── EXTRACTED RECORDS

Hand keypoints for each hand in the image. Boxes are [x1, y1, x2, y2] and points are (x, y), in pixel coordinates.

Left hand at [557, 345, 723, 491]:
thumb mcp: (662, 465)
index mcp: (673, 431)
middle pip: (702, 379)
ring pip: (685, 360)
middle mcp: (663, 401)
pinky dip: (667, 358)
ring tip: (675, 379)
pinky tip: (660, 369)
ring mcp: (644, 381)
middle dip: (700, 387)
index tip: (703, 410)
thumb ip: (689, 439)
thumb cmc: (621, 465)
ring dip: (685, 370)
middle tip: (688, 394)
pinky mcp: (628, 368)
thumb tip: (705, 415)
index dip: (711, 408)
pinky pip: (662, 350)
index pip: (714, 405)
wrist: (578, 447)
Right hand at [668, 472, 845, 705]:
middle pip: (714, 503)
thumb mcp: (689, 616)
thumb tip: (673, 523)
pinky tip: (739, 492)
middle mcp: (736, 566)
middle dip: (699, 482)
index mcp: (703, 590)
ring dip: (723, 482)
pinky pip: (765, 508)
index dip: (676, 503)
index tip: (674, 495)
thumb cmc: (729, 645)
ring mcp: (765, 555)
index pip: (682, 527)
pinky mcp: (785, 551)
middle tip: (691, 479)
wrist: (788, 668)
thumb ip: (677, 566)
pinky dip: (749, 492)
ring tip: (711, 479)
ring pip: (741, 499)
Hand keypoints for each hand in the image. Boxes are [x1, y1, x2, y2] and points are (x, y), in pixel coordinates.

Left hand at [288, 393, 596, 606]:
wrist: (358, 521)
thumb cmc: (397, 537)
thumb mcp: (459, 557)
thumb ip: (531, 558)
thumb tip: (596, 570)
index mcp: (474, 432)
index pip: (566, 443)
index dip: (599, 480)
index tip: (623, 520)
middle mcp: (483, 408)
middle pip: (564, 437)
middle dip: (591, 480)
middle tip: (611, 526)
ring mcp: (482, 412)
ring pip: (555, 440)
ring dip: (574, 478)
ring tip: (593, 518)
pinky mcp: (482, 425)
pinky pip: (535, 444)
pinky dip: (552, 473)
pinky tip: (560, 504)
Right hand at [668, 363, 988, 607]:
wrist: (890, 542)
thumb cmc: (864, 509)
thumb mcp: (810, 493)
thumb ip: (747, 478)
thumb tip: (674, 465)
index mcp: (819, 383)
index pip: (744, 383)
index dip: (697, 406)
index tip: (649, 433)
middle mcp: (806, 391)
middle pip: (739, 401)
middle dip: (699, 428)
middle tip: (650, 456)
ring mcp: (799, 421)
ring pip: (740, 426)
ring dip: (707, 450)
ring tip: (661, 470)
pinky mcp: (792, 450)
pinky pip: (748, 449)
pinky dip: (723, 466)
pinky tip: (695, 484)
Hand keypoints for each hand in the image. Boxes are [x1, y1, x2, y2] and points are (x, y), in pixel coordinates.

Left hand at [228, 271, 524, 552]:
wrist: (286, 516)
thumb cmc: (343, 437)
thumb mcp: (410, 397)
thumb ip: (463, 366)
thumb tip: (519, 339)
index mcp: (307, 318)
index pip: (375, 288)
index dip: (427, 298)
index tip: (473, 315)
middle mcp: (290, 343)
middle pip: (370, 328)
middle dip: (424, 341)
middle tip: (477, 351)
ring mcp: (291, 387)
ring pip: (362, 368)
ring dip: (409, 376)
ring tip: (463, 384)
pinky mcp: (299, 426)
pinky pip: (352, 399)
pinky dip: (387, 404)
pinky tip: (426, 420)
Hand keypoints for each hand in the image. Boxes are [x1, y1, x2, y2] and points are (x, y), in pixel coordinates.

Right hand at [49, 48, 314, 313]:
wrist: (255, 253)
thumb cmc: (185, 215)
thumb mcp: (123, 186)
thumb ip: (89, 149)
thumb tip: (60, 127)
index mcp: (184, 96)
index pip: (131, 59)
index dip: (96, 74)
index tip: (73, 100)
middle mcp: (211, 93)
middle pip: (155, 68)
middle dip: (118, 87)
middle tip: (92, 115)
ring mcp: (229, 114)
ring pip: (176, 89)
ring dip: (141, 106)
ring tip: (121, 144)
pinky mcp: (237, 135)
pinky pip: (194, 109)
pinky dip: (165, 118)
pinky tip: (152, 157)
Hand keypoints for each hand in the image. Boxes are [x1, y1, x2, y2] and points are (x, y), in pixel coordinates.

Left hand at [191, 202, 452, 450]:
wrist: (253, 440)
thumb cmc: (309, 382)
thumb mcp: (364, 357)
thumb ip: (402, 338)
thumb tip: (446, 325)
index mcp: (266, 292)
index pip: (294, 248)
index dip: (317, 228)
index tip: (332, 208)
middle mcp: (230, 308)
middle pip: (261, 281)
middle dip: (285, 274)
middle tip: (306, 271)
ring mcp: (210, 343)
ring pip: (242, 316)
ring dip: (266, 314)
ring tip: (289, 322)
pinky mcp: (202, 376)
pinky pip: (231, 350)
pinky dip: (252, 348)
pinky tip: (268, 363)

────

[PROBLEM REQUIREMENTS] Print, without alteration, only the lines above between the one holding "thumb tip: (596, 570)" and the one holding "ring dip: (574, 478)", inclusive.

[RESPONSE BELOW]
thumb tip: (596, 570)
index mcp: (474, 432)
index pip: (566, 443)
index dip: (599, 480)
index tip: (623, 520)
middle mcp: (483, 408)
middle pip: (564, 437)
middle dip: (591, 480)
middle tip: (611, 526)
ring mcp: (482, 412)
ring pip: (555, 440)
ring dip: (574, 478)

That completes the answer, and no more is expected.